When I was invited by YAY gallery in Baku to take the solo exhibition TalkCloud, by Mahmoud Bakhshi, to Azerbaijan, I thought it was an interesting opportunity to show the work in a context where it would have a multitude of historical references, and see how a project that touches upon the issues which have resonance in the country's history would interact with local audiences.

 

Bakhshi's practice is focused on the uneasy and intertwined relationships between power holders such as leaders in religion, politics and capital, and the position and responsibility of the artist within this negotiation. TalkCloud (2013) is his most recent body of work, and in it he is looking into the very origins of the notion of so-called 'political engagement' in art. Its lightbox sculptures formally recall traditional Persian calligraphy, but, instead of famous verses of poetry, they reference well-known phrases that comment on the social role of art. The quotes include expressions by the leaders of the Iranian Islamic and Russian Bolshevik revolutions – Khomeini and Lenin – alongside those by the ideologue of 'artistic engagement' and Socialist Realism, Anatoliy Lunacharsky, as well as by Andy Warhol.

 

In Azerbaijan, where the art education system, although rapidly changing, is still to a large extent based on an old Soviet model, the question about the formative role of art within a society sounds exceedingly timely.

 

The notion of the transformative power contained within artistic practice is brought about in the series of drawings entitled Hard Copy.  It is an ongoing project that the artist started in 2012. These digital drawings, made using coloured ink, reference familiar propaganda iconography that glorifies martyrs in the Iran-Iraq war. Bakhshi transmutes them into simple, childlike drawings, using formal alterations to trigger conceptual metamorphoses. He takes these images out of their charged context – the detached realm of 'heroic propaganda' – and turns them into schematic, nearly abstract graphic symbols. When stripped of their heavy subjectivity these works become an inquiry into formal possibilities of drawing as a medium.

 
Daria Kirsanova

is an art historian and art theorist based in London. She has worked on a number of exhibitions and publication projects by well-known international artists.

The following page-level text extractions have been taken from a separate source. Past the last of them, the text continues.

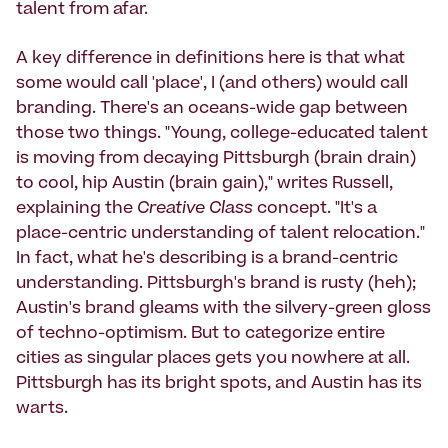
talent from afar.
A key difference in definitions here is that what
some would call 'place', I (and others) would call
branding. There's an oceans-wide gap between
those two things. "Young, college-educated talent
is moving from decaying Pittsburgh (brain drain)
to cool, hip Austin (brain gain)," writes Russell,
explaining the
Creative Class
concept. "It's a
place-centric understanding of talent relocation."
In fact, what he's describing is a brand-centric
understanding. Pittsburgh's brand is rusty (heh);
Austin's brand gleams with the silvery-green gloss
of techno-optimism. But to categorize entire
cities as singular places gets you nowhere at all.
Pittsburgh has its bright spots, and Austin has its
warts.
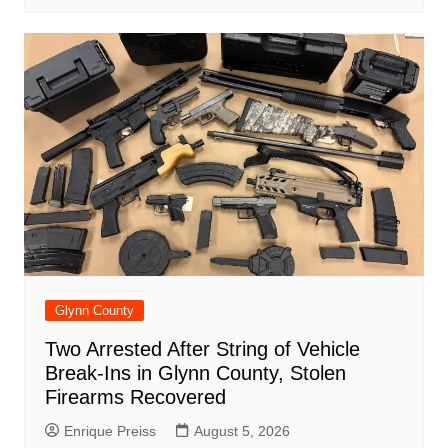
Glynn County
Two Arrested After String of Vehicle
Break-Ins in Glynn County, Stolen
Firearms Recovered
Enrique Preiss
August 5, 2026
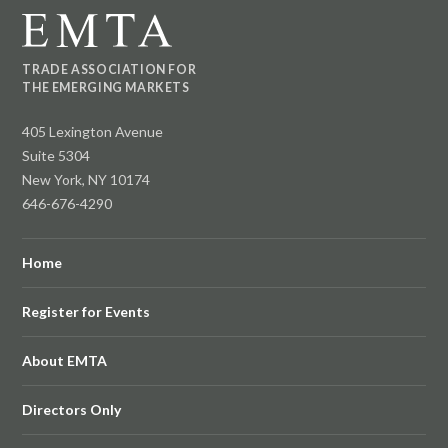
TRADE ASSOCIATION FOR
THE EMERGING MARKETS
405 Lexington Avenue
Suite 5304
New York, NY 10174
646-676-4290
Home
Register for Events
About EMTA
Directors Only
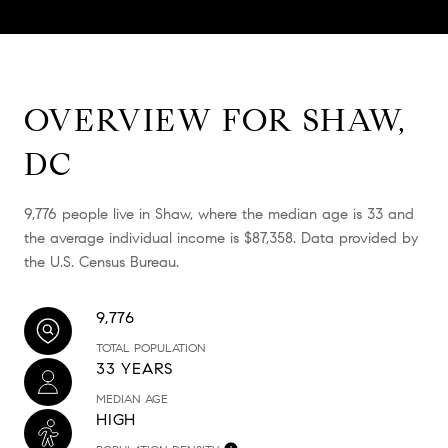
OVERVIEW FOR SHAW,
DC
9,776 people live in Shaw, where the median age is 33 and
the average individual income is $87,358. Data provided by
the U.S. Census Bureau.
9,776
TOTAL POPULATION
33 YEARS
MEDIAN AGE
HIGH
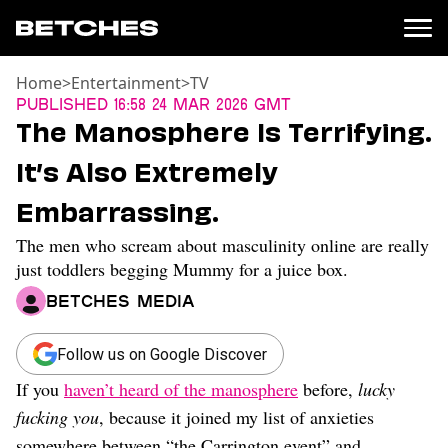
Home
>
Entertainment
>
TV
News
Published
16:58 24 Mar 2026 GMT
The Manosphere Is Terrifying.
Politics
Entertainment
It’s Also Extremely
TV
Embarrassing.
Movies
Books
The men who scream about masculinity online are really
Music
just toddlers begging Mummy for a juice box.
Celebrity
Betches Media
Sports
Relationships
Follow us on Google Discover
Moms
If you
haven’t heard of the manosphere
before,
lucky
Weddings
fucking you
, because it joined my list of anxieties
Sex
somewhere between “the Carrington event” and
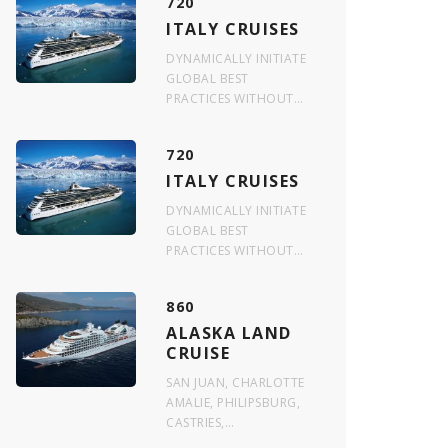
720
ITALY CRUISES
DYNAMICALLY INITIATE
GLOBAL BEST
PRACTICES WITHOUT…
720
ITALY CRUISES
DYNAMICALLY INITIATE
GLOBAL BEST
PRACTICES WITHOUT…
860
ALASKA LAND
CRUISE
SAN JUAN, CHARLOTTE
AMALIE, PHILIPSBURG,
CASTRIES,…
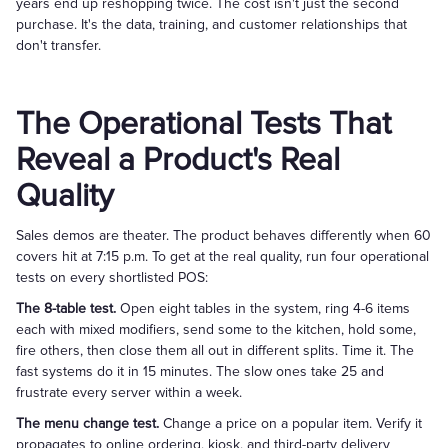
years end up reshopping twice. The cost isn't just the second
purchase. It's the data, training, and customer relationships that
don't transfer.
The Operational Tests That
Reveal a Product's Real
Quality
Sales demos are theater. The product behaves differently when 60
covers hit at 7:15 p.m. To get at the real quality, run four operational
tests on every shortlisted POS:
The 8-table test.
Open eight tables in the system, ring 4-6 items
each with mixed modifiers, send some to the kitchen, hold some,
fire others, then close them all out in different splits. Time it. The
fast systems do it in 15 minutes. The slow ones take 25 and
frustrate every server within a week.
The menu change test.
Change a price on a popular item. Verify it
propagates to online ordering, kiosk, and third-party delivery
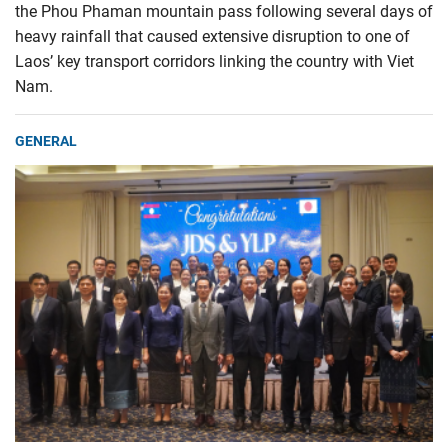
the Phou Phaman mountain pass following several days of
heavy rainfall that caused extensive disruption to one of
Laos’ key transport corridors linking the country with Viet
Nam.
GENERAL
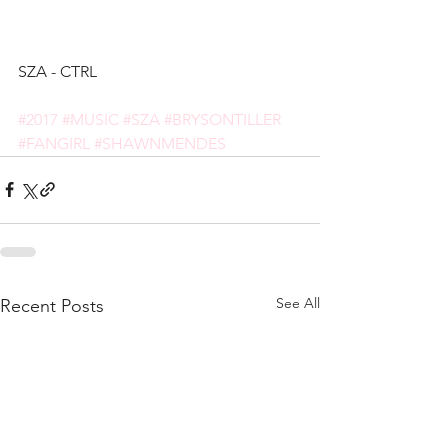
SZA - CTRL
#2017
#MUSIC
#SZA
#BRYSONTILLER
#FANGIRL
#SHAWNMENDES
See All
Recent Posts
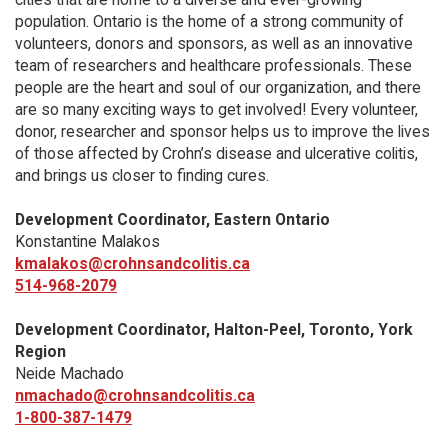
population. Ontario is the home of a strong community of
volunteers, donors and sponsors, as well as an innovative
team of researchers and healthcare professionals. These
people are the heart and soul of our organization, and there
are so many exciting ways to get involved! Every volunteer,
donor, researcher and sponsor helps us to improve the lives
of those affected by Crohn’s disease and ulcerative colitis,
and brings us closer to finding cures.
Development Coordinator, Eastern Ontario
Konstantine Malakos
kmalakos@crohnsandcolitis.ca
514-968-2079
Development Coordinator, Halton-Peel, Toronto, York
Region
Neide Machado
nmachado@crohnsandcolitis.ca
1-800-387-1479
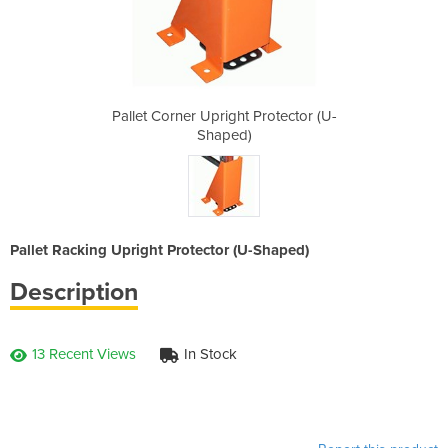
Protector (U-
Pallet Corner Upright Protector (U-
Pallet Corne
Shaped)
Pallet Racking Upright Protector (U-Shaped)
Description
13 Recent Views
In Stock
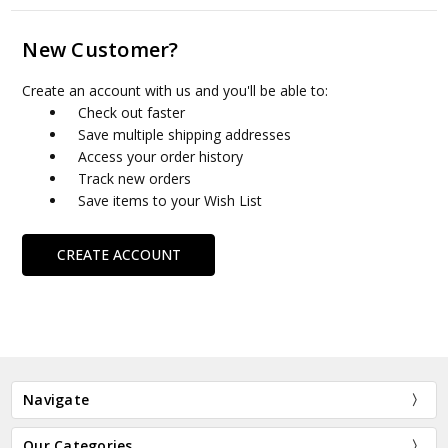
New Customer?
Create an account with us and you'll be able to:
Check out faster
Save multiple shipping addresses
Access your order history
Track new orders
Save items to your Wish List
CREATE ACCOUNT
Navigate
Our Categories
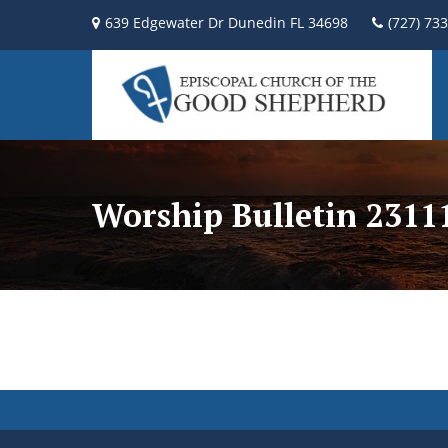
639 Edgewater Dr Dunedin FL 34698
(727) 73
Worship Bulletin 2311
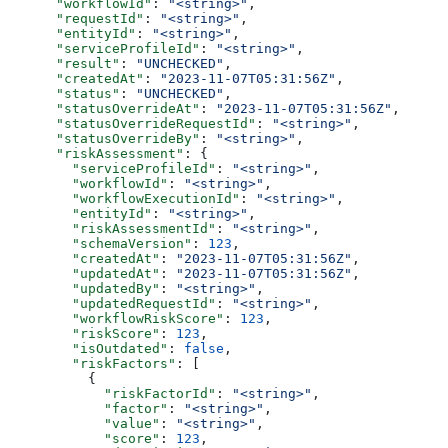
      "workflowId"
: 
"<string>"
,
      "requestId"
: 
"<string>"
,
      "entityId"
: 
"<string>"
,
      "serviceProfileId"
: 
"<string>"
,
      "result"
: 
"UNCHECKED"
,
      "createdAt"
: 
"2023-11-07T05:31:56Z"
,
      "status"
: 
"UNCHECKED"
,
      "statusOverrideAt"
: 
"2023-11-07T05:31:56Z"
,
      "statusOverrideRequestId"
: 
"<string>"
,
      "statusOverrideBy"
: 
"<string>"
,
      "riskAssessment"
: {
        "serviceProfileId"
: 
"<string>"
,
        "workflowId"
: 
"<string>"
,
        "workflowExecutionId"
: 
"<string>"
,
        "entityId"
: 
"<string>"
,
        "riskAssessmentId"
: 
"<string>"
,
        "schemaVersion"
: 
123
,
        "createdAt"
: 
"2023-11-07T05:31:56Z"
,
        "updatedAt"
: 
"2023-11-07T05:31:56Z"
,
        "updatedBy"
: 
"<string>"
,
        "updatedRequestId"
: 
"<string>"
,
        "workflowRiskScore"
: 
123
,
        "riskScore"
: 
123
,
        "isOutdated"
: 
false
,
        "riskFactors"
: [
          {
            "riskFactorId"
: 
"<string>"
,
            "factor"
: 
"<string>"
,
            "value"
: 
"<string>"
,
            "score"
: 
123
,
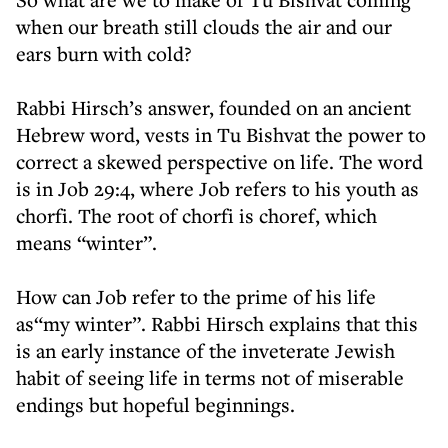
when our breath still clouds the air and our
ears burn with cold?
Rabbi Hirsch’s answer, founded on an ancient
Hebrew word, vests in Tu Bishvat the power to
correct a skewed perspective on life. The word
is in Job 29:4, where Job refers to his youth as
chorfi. The root of chorfi is choref, which
means “winter”.
How can Job refer to the prime of his life
as“my winter”. Rabbi Hirsch explains that this
is an early instance of the inveterate Jewish
habit of seeing life in terms not of miserable
endings but hopeful beginnings.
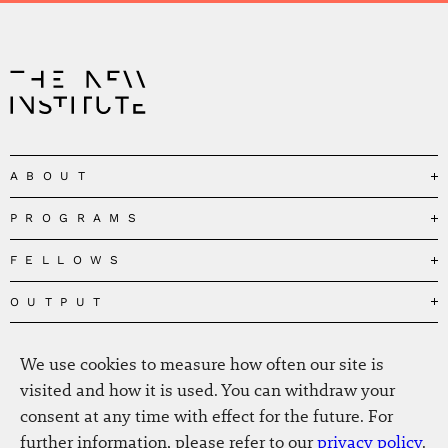
ABOUT
PROGRAMS
Our Mission
Governance
FELLOWS
Governing the Planetary Commons
Team
Depolarizing Public Debates
OUTPUT
Fellows
The Centres
Conceptions of Human Flourishing
Visitors
MEDIA
Publications
Our Home
We use cookies to measure how often our site is
Black Feminism and the Polycrisis
Alumni
Fellow Publications
EVENTS
Press
News
visited and how it is used. You can withdraw your
Reclaiming Common Wealth
Information & FAQ
The New Hanse
consent at any time with effect for the future. For
Jobs
Newsletter
SERVICE
Beyond Capitalism
Browse all
further information, please refer to our
privacy policy
.
Annual Reports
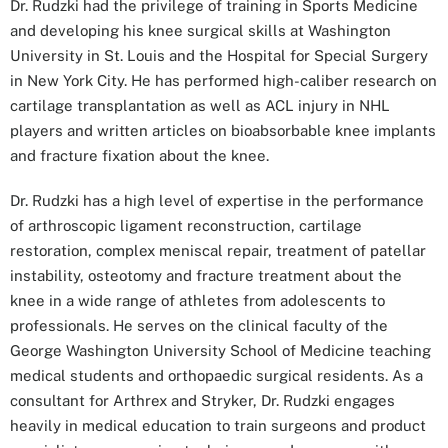
Dr. Rudzki had the privilege of training in Sports Medicine
and developing his knee surgical skills at Washington
University in St. Louis and the Hospital for Special Surgery
in New York City. He has performed high-caliber research on
cartilage transplantation as well as ACL injury in NHL
players and written articles on bioabsorbable knee implants
and fracture fixation about the knee.
Dr. Rudzki has a high level of expertise in the performance
of arthroscopic ligament reconstruction, cartilage
restoration, complex meniscal repair, treatment of patellar
instability, osteotomy and fracture treatment about the
knee in a wide range of athletes from adolescents to
professionals. He serves on the clinical faculty of the
George Washington University School of Medicine teaching
medical students and orthopaedic surgical residents. As a
consultant for Arthrex and Stryker, Dr. Rudzki engages
heavily in medical education to train surgeons and product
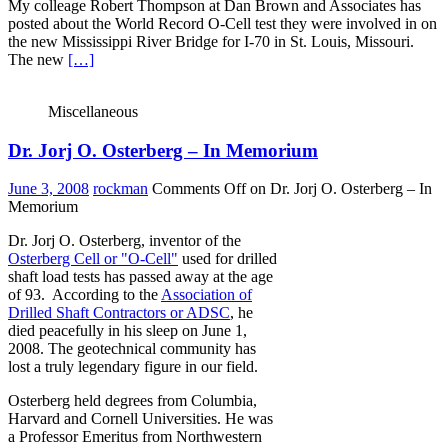
My colleage Robert Thompson at Dan Brown and Associates has
posted about the World Record O-Cell test they were involved in on
the new Mississippi River Bridge for I-70 in St. Louis, Missouri.
The new
[…]
Miscellaneous
Dr. Jorj O. Osterberg – In Memorium
June 3, 2008
rockman
Comments Off
on Dr. Jorj O. Osterberg – In
Memorium
Dr. Jorj O. Osterberg, inventor of the
Osterberg Cell or "O-Cell"
used for drilled
shaft load tests has passed away at the age
of 93. According to the
Association of
Drilled Shaft Contractors or ADSC
, he
died peacefully in his sleep on June 1,
2008. The geotechnical community has
lost a truly legendary figure in our field.
Osterberg held degrees from Columbia,
Harvard and Cornell Universities. He was
a Professor Emeritus from Northwestern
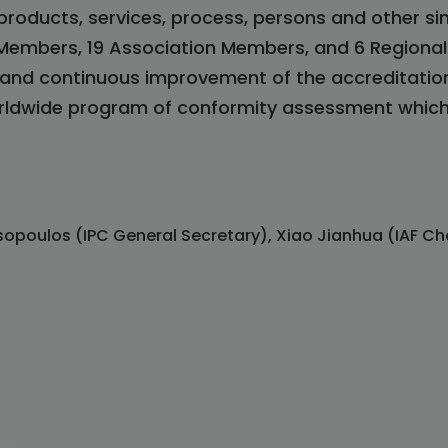
roducts, services, process, persons and other si
 Members, 19 Association Members, and 6 Regiona
n and continuous improvement of the accreditatio
orldwide program of conformity assessment which 
sopoulos (IPC General Secretary), Xiao Jianhua (IAF Ch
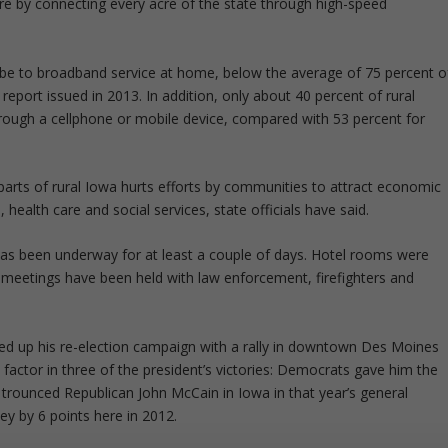
ture by connecting every acre of the state through high-speed
ribe to broadband service at home, below the average of 75 percent o
 report issued in 2013. In addition, only about 40 percent of rural
rough a cellphone or mobile device, compared with 53 percent for
 parts of rural Iowa hurts efforts by communities to attract economic
ealth care and social services, state officials have said.
l has been underway for at least a couple of days. Hotel rooms were
 meetings have been held with law enforcement, firefighters and
d up his re-election campaign with a rally in downtown Des Moines
 factor in three of the president’s victories: Democrats gave him the
e trounced Republican John McCain in Iowa in that year’s general
ey by 6 points here in 2012.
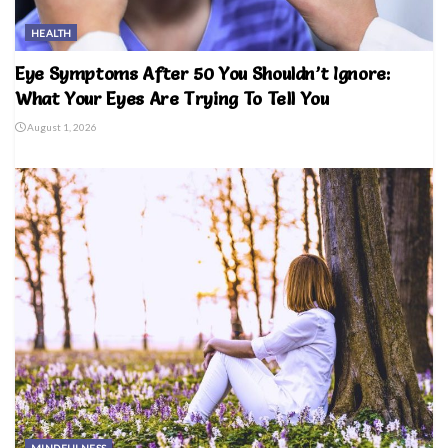
HEALTH
Eye Symptoms After 50 You Shouldn’t Ignore:
What Your Eyes Are Trying To Tell You
August 1, 2026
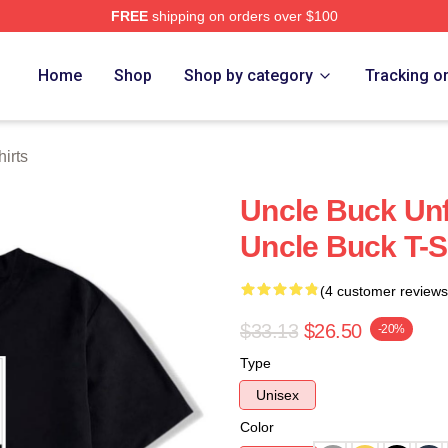
FREE
shipping on orders over $100
 Store
Home
Shop
Shop by category
Tracking o
irts
Uncle Buck Unf
Uncle Buck T-S
(4 customer reviews
$33.13
$26.50
-20%
Type
Unisex
Color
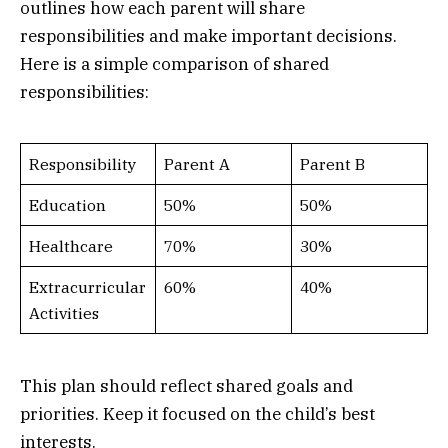
outlines how each parent will share
responsibilities and make important decisions.
Here is a simple comparison of shared
responsibilities:
Responsibility
Parent A
Parent B
Education
50%
50%
Healthcare
70%
30%
Extracurricular
60%
40%
Activities
This plan should reflect shared goals and
priorities. Keep it focused on the child’s best
interests.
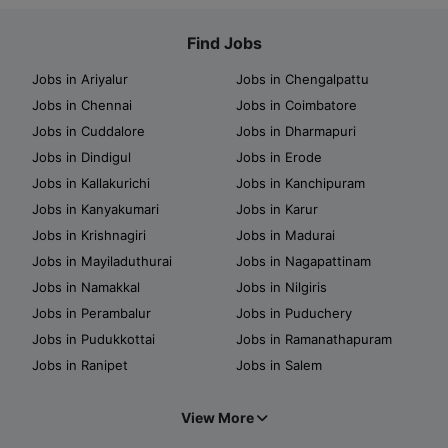
Find Jobs
Jobs in Ariyalur
Jobs in Chengalpattu
Jobs in Chennai
Jobs in Coimbatore
Jobs in Cuddalore
Jobs in Dharmapuri
Jobs in Dindigul
Jobs in Erode
Jobs in Kallakurichi
Jobs in Kanchipuram
Jobs in Kanyakumari
Jobs in Karur
Jobs in Krishnagiri
Jobs in Madurai
Jobs in Mayiladuthurai
Jobs in Nagapattinam
Jobs in Namakkal
Jobs in Nilgiris
Jobs in Perambalur
Jobs in Puduchery
Jobs in Pudukkottai
Jobs in Ramanathapuram
Jobs in Ranipet
Jobs in Salem
View More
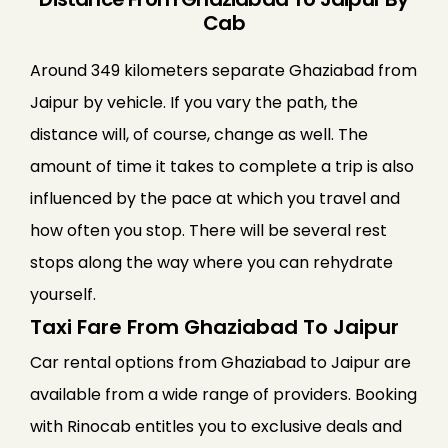
Cab
Around 349 kilometers separate Ghaziabad from
Jaipur by vehicle. If you vary the path, the
distance will, of course, change as well. The
amount of time it takes to complete a trip is also
influenced by the pace at which you travel and
how often you stop. There will be several rest
stops along the way where you can rehydrate
yourself.
Taxi Fare From Ghaziabad To Jaipur
Car rental options from Ghaziabad to Jaipur are
available from a wide range of providers. Booking
with Rinocab entitles you to exclusive deals and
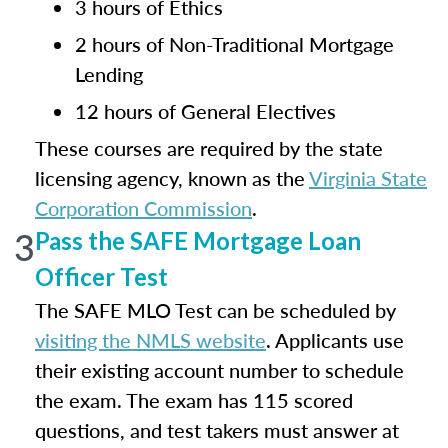
3 hours of Ethics
2 hours of Non-Traditional Mortgage
Lending
12 hours of General Electives
These courses are required by the state
licensing agency, known as the
Virginia State
Corporation Commission
.
3
Pass the SAFE Mortgage Loan
Officer Test
The SAFE MLO Test can be scheduled by
visiting the NMLS website
. Applicants use
their existing account number to schedule
the exam. The exam has 115 scored
questions, and test takers must answer at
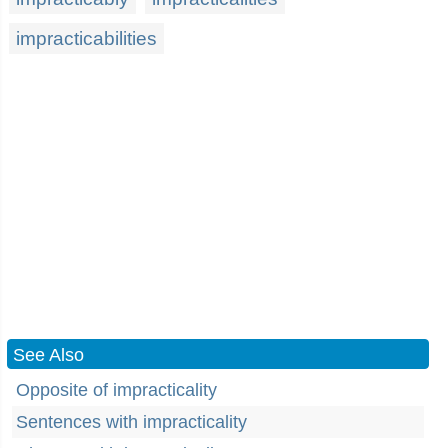
impracticabilities
See Also
Opposite of impracticality
Sentences with impracticality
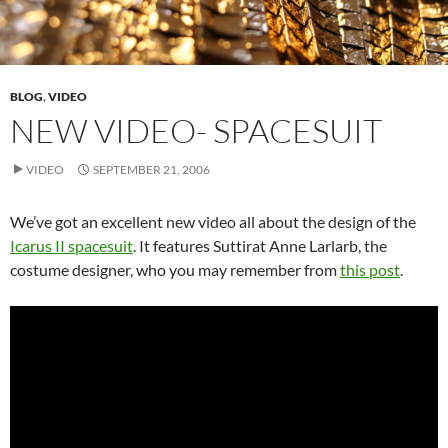
BLOG
,
VIDEO
NEW VIDEO- SPACESUIT
VIDEO
SEPTEMBER 21, 2006
We’ve got an excellent new video all about the design of the
Icarus II spacesuit
. It features Suttirat Anne Larlarb, the
costume designer, who you may remember from
this post
.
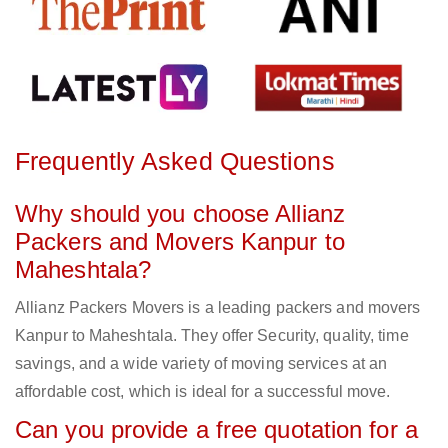
Frequently Asked Questions
Why should you choose Allianz
Packers and Movers Kanpur to
Maheshtala?
Allianz Packers Movers is a leading packers and movers
Kanpur to Maheshtala. They offer Security, quality, time
savings, and a wide variety of moving services at an
affordable cost, which is ideal for a successful move.
Can you provide a free quotation for a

Since 2010, Daria has been working on the research built around the relationship between political situations and artistic practice in contemporary Iranian art. Her most recent projects include catalogue essay for the exhibition Elephant in the Dark at Devi Art Foundation, and article 'Postcard from Tehran', for Frieze online. Daria has curated the exhibition The Flag: Instruction Manual # 2 and a series of collateral events at Sazmanab Platform for Contemporary Arts, Tehran, Iran (2013). She worked on a solo exhibition by Taus Makhacheva (2013) at Raf Gallery, Tehran, Iran. She was also one of the organizers of a seminal exhibition of Iranian Contemporary art Recalling the Future: Iranian Contemporary Art after the Revolution of 1979 at Brunei Gallery at School of Oriental and African Studies (SOAS), London that opened in January 2014.